When locating more facilities in Manhattan space, approximation becomes more challenging. In particular, with two or more uncapacitated facilities in two or more dimensions, no multi-dimensional Percentile mechanism has a bounded approximation ratio for the total Manhattan distance (Theorem 4 in (Sui, Boutilier, and Sandholm 2013)). It follows quickly that no multi-dimensional Percentile mechanism has a bounded approximation ratio for the maximum Manhattan distance (using the same argument as in the proof of Theorem 4).

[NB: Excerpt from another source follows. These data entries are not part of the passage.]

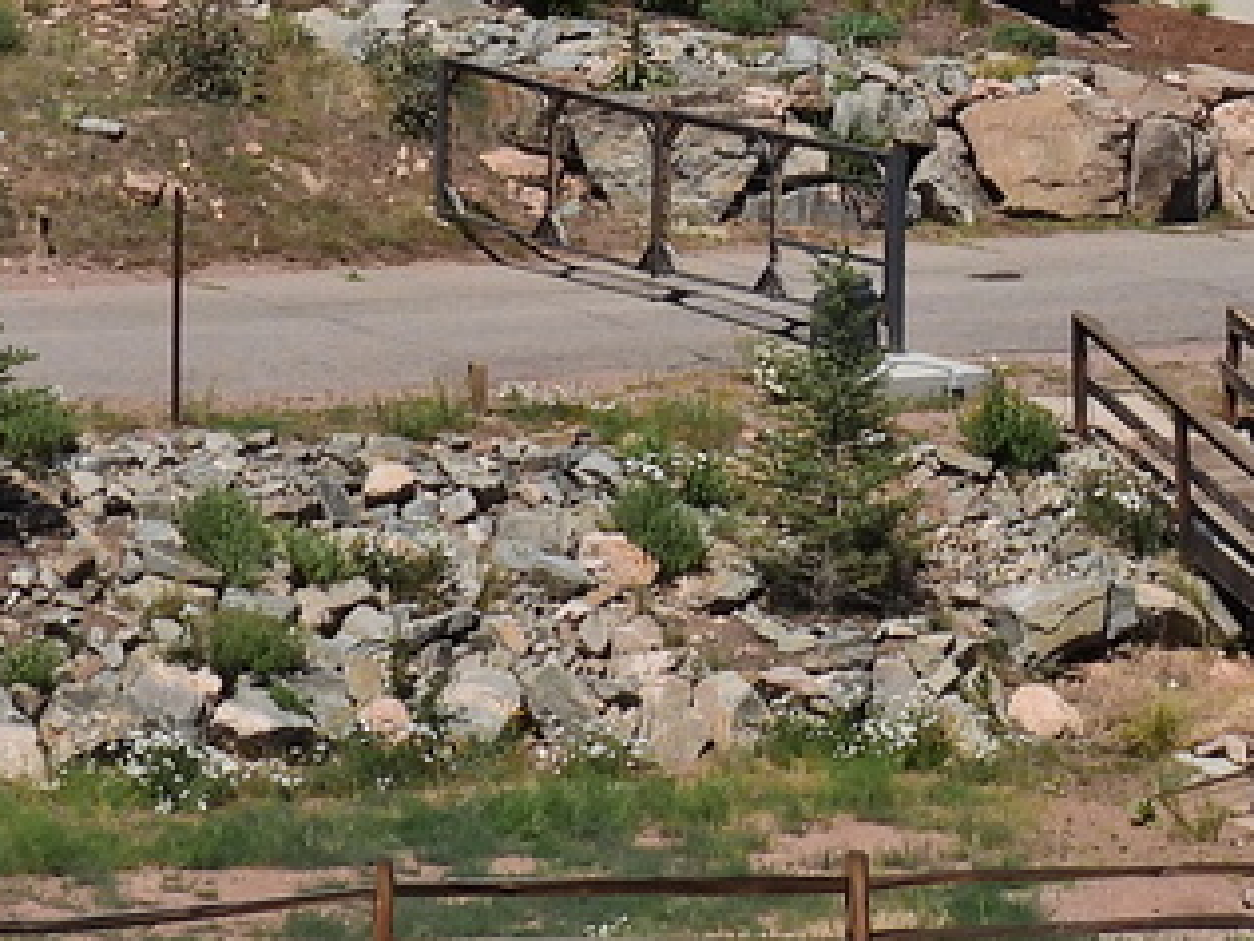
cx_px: 1425
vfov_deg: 6.6
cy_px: 0
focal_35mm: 223
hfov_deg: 8.8
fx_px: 8078
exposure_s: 1/2000
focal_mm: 9.8
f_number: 4.5
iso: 100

We contrast these results with the 1-d setting. With a single facility, approximation ratios are the same in 1-d as 2-d Manhattan space. With two facilities on the line, the EndPoint mechanism has bounded approximation ratios for the total and maximum distances. When we move to 2-d Manhattan space, the approximation ratios become unbounded. With three or more facilities, approximation ratios are unbounded whether we are in 1-d or 2-d Manhattan space. In general, moving from 1-d to 2-d Manhattan space, tends to increase approximation ratios for the total or maximum distance. We also contrast results for Manhattan space with those for Euclidean space. With a single facility, the 2-dimensional Median mechanism is optimal with respect to the total Manhattan distance but is just a $\sqrt{2}$-approximation of the optimal Euclidean distance. In other settings we observe similar approximation ratios for Manhattan as Euclidean distances (e.g. with two or more facilities and multi-dimensional Percentile  mechanisms, approximation ratios are unbounded in both Euclidean and Manhattan space).

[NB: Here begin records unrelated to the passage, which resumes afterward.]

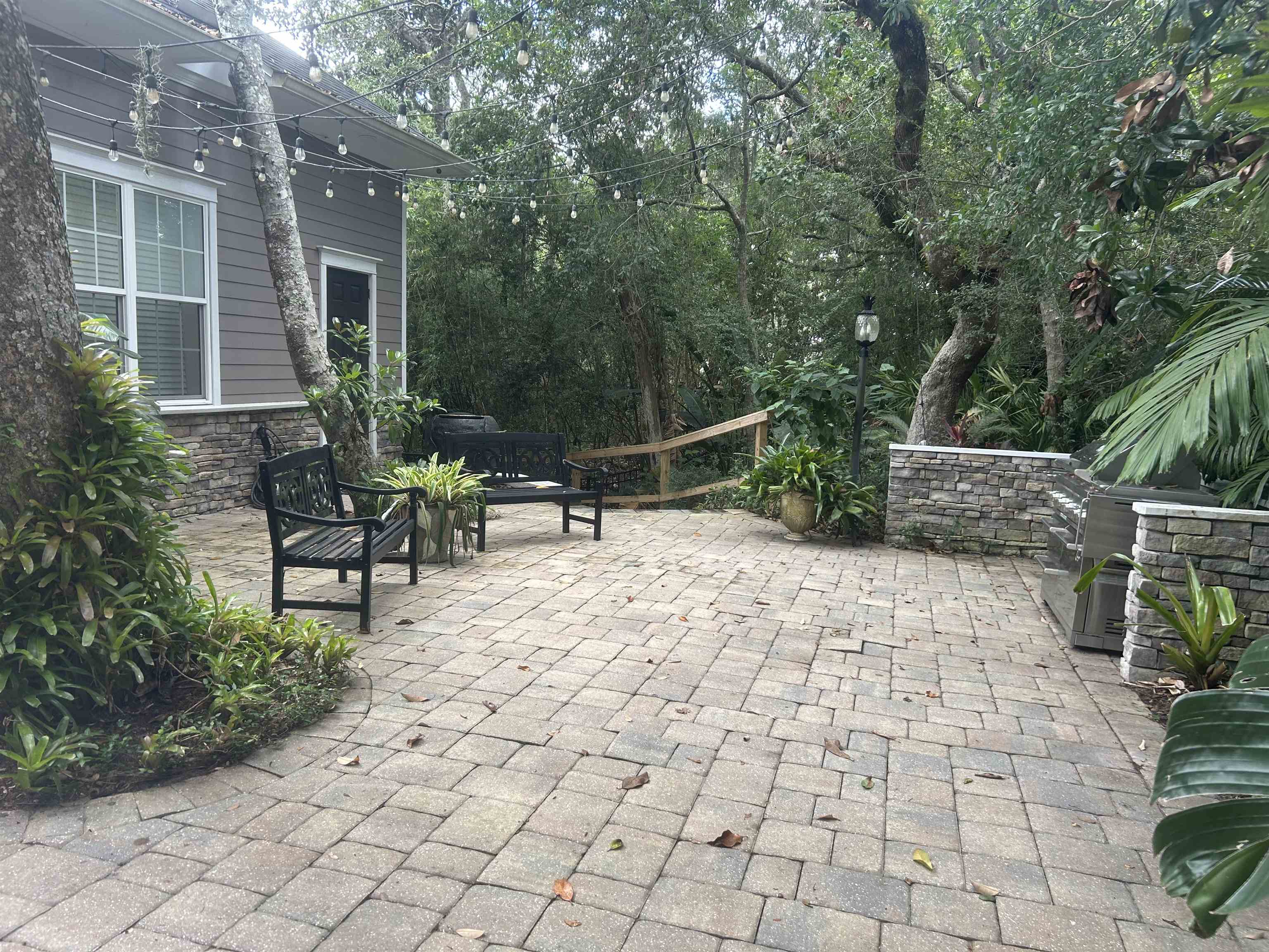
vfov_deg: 53.1
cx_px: 634
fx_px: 953
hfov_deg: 67.3
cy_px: 476
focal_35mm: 26
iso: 50
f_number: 1.5
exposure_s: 1/121
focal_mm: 5.7
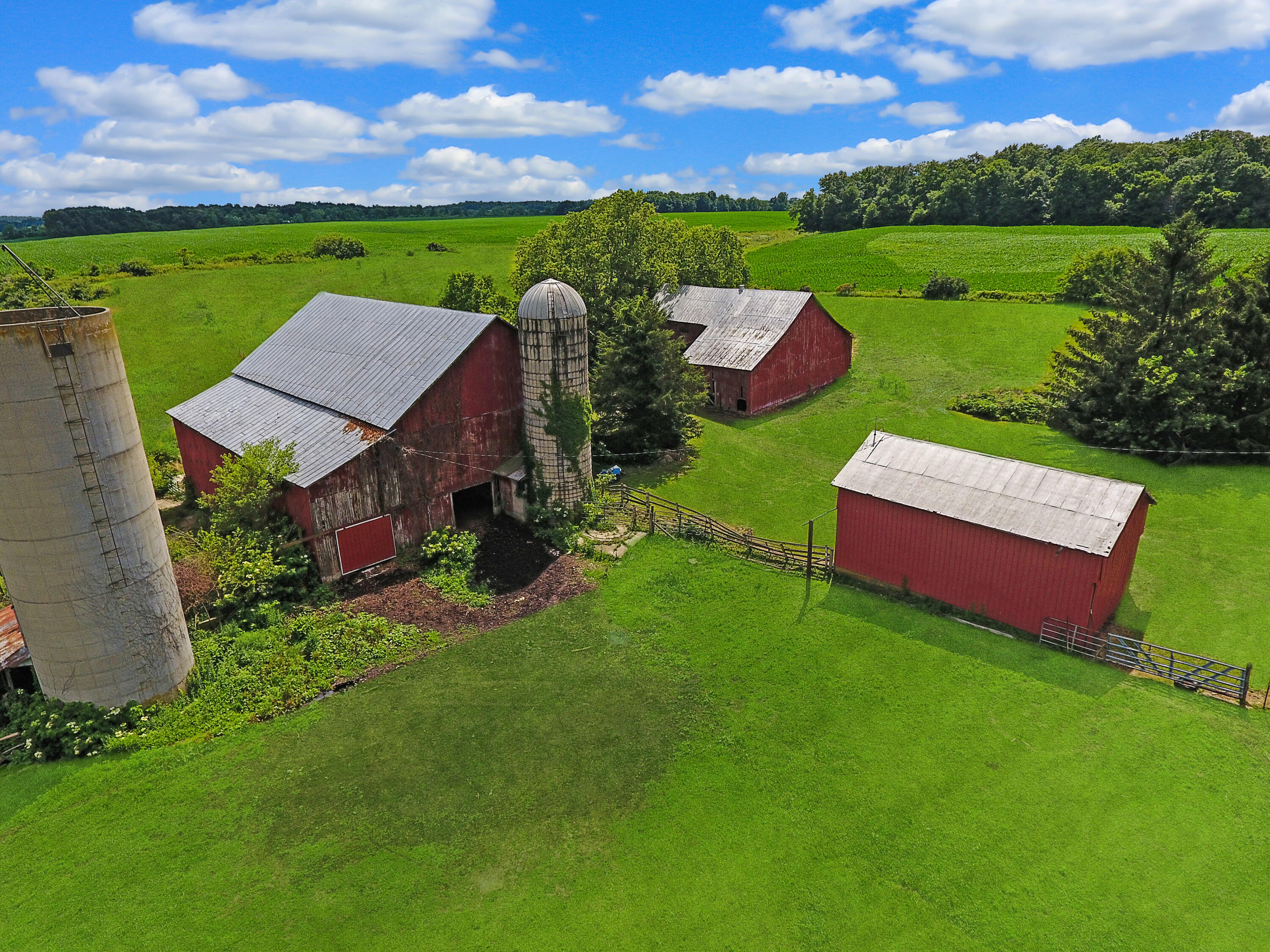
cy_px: 476
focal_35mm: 20
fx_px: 734
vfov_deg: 66.0
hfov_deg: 81.7
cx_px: 635
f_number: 2.8
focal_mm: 3.61
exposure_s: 1/1287
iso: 100
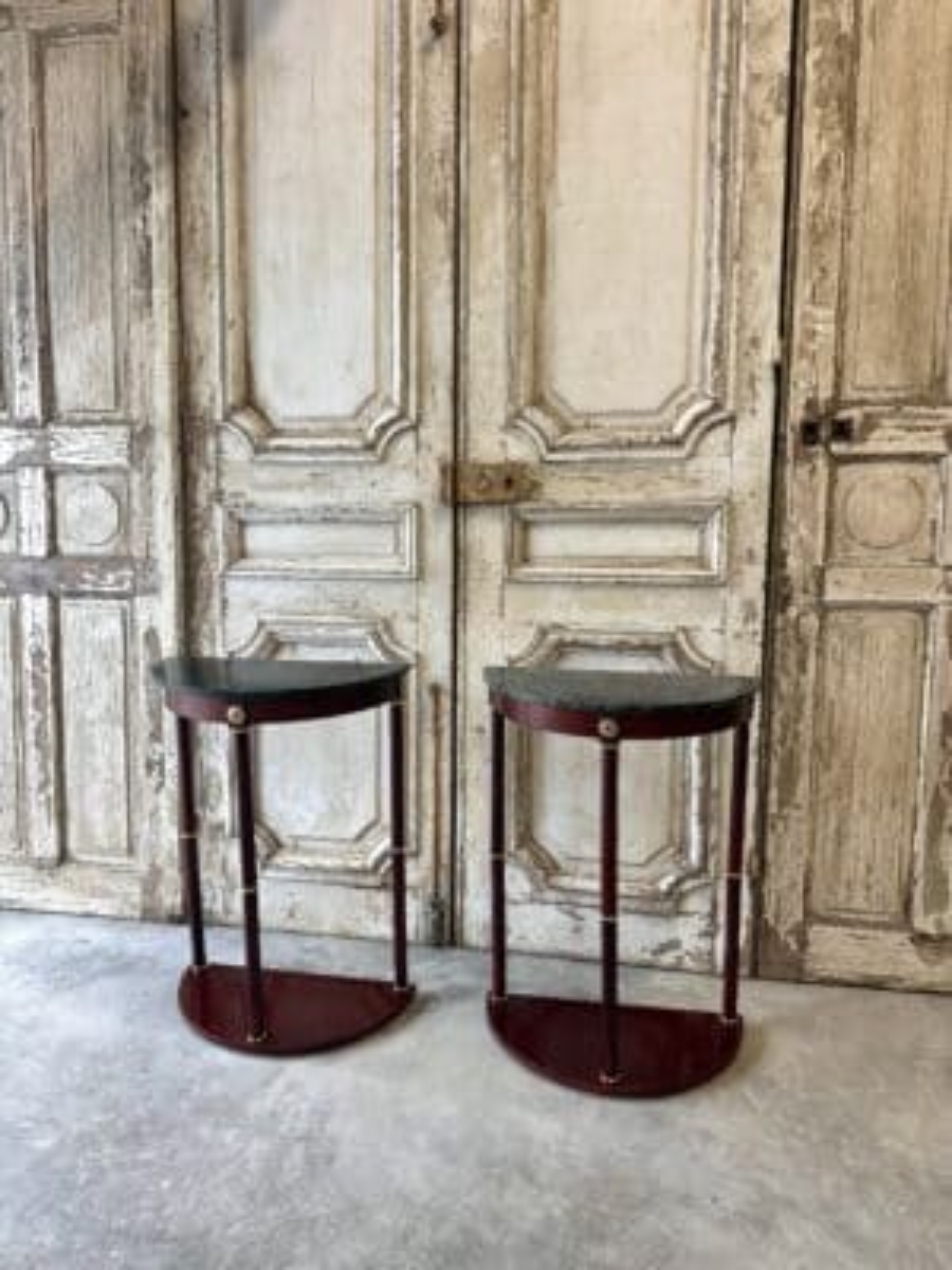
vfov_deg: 71.6
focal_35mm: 24
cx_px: 476
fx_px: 880
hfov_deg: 56.8
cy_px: 635
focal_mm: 6.86
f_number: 1.78
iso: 160
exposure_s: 1/100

A number of specific mechanisms have been proposed with good axiomatic properties that will locate multiple facilities in two or higher dimensional space. With two facilities and any type of metric space, Lu et al. prove that the randomized Proportional mechanism is strategy proof and 4-approximates the total distance (proportional). With three or more facilities, they note that this mechanism is no longer strategy proof. With any fixed number $m$ of facilities ($m\geq 1)$ and any type of metric space, Fotakis and Tzamos prove that the winner imposing version of the Proportional  mechanism is strategy proof and achieves an approximation ratio for the total distance of at most $4m$ (Fotakis and Tzamos 2010). Finally, with $n-1$ facilities and $n$ agents and any type of metric space, Escoffier et al. prove that the randomized InverselyProportional  mechanism is strategy proof and an $n/2$-approximation for the total distance and an $n$-approximation for the maximum distance (Escoffier et al. 2011).

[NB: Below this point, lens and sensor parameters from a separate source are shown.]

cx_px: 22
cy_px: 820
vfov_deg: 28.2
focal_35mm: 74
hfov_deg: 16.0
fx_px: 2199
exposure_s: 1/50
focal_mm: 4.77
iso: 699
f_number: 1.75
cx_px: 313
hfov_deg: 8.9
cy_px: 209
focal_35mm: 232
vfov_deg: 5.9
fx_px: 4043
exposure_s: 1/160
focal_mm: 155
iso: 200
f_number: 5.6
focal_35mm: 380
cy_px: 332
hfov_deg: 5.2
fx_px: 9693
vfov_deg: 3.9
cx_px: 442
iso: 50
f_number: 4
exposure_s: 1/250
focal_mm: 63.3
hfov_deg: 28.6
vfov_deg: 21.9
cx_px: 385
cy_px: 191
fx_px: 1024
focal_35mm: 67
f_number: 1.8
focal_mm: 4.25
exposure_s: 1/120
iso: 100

We have studied the impact on strategy proof mechanisms for facility location when moving from one dimension to two (or more) dimensions with Euclidean or Manhattan distances. We considered two additional axiomatic properties: anonymity which is a fundamental fairness property, and Pareto optimality which is a fundamental efficiency property. We also consider how well such mechanisms can approximate the optimal welfare. Our results are somewhat negative. Moving from one dimension to two (or more) dimensions often makes these axiomatic properties more difficult to achieve. For example, with two facilities in Euclidean space or with just a single facility in Manhattan space, no mechanism is anonymous, Pareto optimal and strategy proof. By contrast, in one dimension when locating up to two facilities on the line, there exists mechanisms that are anonymous, Pareto optimal and strategy proof. As a second example, with two facilities in Euclidean space no Percentile mechanism has a bounded approximation ratio for the total or maximum distance. By contrast, when locating up to two facilities on the line, there exists Percentile mechanisms that bound these approximation ratios. Indeed, such mechanisms can have optimal approximation ratios. All our impossibility results are minimal. If we drop one of the three axioms (anonymity, Pareto optimality or strategy proofness) multiple mechanisms satisfy the other two axioms. For example, when locating two facilities in Euclidean space, there exist multiple mechanisms that are anonymous and Pareto optimal, that are anonymous and strategy proof, and that are Pareto optimal and strategy proof.